Task description. Which of the lines below include the word "informações"? Pull each one out.

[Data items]
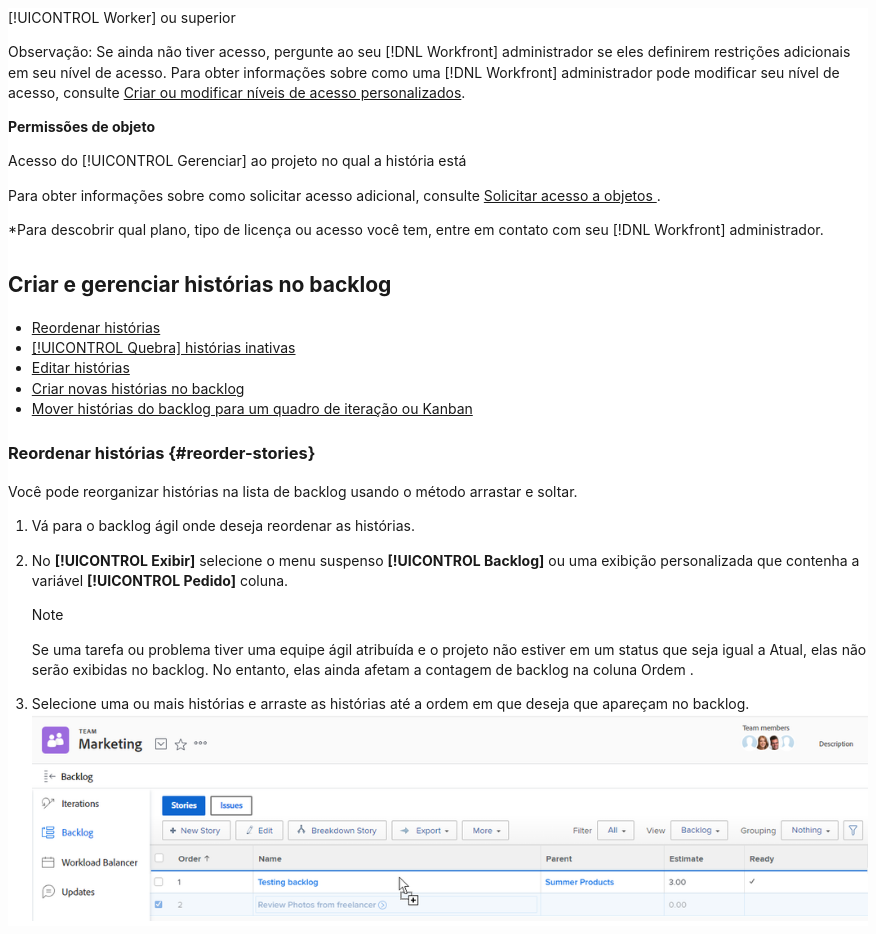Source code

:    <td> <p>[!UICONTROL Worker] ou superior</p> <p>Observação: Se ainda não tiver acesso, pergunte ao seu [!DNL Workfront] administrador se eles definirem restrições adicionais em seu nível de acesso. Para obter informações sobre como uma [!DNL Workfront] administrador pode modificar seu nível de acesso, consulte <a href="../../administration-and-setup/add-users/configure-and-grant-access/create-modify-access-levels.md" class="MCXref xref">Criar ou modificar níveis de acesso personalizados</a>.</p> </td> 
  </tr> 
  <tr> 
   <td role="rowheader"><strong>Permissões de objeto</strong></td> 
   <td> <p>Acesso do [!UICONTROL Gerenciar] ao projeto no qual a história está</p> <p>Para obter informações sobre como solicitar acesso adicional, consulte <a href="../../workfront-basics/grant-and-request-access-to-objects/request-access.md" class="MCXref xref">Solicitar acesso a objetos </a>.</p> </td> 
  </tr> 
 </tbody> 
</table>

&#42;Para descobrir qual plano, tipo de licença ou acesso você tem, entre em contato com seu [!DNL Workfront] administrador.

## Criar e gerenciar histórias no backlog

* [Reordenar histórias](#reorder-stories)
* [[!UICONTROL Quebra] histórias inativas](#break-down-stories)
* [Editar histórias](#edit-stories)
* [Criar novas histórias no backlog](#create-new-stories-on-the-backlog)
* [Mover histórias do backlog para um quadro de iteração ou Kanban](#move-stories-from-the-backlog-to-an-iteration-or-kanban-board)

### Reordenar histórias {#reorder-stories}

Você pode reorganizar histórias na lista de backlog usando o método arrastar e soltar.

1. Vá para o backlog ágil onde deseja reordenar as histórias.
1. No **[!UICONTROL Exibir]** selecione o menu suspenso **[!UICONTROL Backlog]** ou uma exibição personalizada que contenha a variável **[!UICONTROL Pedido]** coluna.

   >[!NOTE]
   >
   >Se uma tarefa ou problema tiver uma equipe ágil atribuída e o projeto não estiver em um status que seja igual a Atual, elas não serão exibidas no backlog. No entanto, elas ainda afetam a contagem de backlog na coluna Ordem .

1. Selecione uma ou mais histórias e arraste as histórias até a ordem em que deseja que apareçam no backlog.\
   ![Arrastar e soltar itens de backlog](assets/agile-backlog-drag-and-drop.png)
...
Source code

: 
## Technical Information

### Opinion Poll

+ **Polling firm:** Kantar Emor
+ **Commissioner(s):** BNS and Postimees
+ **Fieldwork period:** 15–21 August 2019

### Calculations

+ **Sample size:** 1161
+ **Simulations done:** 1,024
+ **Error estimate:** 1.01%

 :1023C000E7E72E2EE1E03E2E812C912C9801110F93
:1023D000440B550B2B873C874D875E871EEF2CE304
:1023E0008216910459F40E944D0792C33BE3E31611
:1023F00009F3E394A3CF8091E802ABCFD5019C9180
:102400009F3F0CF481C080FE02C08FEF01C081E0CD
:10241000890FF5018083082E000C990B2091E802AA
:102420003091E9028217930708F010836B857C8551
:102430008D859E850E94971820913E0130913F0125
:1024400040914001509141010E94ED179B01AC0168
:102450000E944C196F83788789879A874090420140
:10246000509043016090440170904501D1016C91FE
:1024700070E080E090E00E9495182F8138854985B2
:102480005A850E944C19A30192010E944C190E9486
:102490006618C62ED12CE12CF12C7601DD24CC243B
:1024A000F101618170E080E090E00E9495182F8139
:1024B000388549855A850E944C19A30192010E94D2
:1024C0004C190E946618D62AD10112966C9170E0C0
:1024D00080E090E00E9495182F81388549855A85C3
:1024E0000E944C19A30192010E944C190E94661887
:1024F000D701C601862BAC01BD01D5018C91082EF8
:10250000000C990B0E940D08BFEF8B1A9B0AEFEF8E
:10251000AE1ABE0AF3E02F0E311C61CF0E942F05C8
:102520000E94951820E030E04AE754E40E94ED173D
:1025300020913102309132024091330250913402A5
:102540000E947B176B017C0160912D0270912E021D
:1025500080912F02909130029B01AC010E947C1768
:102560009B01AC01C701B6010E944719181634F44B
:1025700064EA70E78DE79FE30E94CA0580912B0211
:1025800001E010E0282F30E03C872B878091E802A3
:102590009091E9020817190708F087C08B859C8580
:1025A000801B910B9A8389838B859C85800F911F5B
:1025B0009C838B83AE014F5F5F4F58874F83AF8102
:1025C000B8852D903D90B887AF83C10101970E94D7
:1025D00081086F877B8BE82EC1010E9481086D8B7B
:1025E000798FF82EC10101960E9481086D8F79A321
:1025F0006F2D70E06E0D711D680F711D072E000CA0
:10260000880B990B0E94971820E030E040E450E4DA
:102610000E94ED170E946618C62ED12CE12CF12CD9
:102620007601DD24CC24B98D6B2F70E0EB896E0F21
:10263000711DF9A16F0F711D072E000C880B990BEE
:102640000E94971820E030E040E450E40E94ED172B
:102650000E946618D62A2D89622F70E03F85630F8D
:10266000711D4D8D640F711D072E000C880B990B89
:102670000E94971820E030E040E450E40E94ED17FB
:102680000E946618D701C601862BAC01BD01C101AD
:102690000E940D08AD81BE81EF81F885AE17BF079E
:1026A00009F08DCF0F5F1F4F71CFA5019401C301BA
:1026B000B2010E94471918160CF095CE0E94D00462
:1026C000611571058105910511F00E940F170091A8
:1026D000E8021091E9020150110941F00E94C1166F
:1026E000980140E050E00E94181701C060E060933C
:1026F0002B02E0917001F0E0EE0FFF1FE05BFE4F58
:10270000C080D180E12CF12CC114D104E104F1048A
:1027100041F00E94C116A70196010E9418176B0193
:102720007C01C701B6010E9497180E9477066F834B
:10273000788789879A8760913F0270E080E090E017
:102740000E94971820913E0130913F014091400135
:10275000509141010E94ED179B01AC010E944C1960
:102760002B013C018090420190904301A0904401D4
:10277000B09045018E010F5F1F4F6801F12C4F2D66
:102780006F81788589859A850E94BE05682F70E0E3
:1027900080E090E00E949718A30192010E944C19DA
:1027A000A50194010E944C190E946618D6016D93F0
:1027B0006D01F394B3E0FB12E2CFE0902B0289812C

Exercise answer.
:    <td> <p>[!UICONTROL Worker] ou superior</p> <p>Observação: Se ainda não tiver acesso, pergunte ao seu [!DNL Workfront] administrador se eles definirem restrições adicionais em seu nível de acesso. Para obter informações sobre como uma [!DNL Workfront] administrador pode modificar seu nível de acesso, consulte <a href="../../administration-and-setup/add-users/configure-and-grant-access/create-modify-access-levels.md" class="MCXref xref">Criar ou modificar níveis de acesso personalizados</a>.</p> </td> 
   <td> <p>Acesso do [!UICONTROL Gerenciar] ao projeto no qual a história está</p> <p>Para obter informações sobre como solicitar acesso adicional, consulte <a href="../../workfront-basics/grant-and-request-access-to-objects/request-access.md" class="MCXref xref">Solicitar acesso a objetos </a>.</p> </td> 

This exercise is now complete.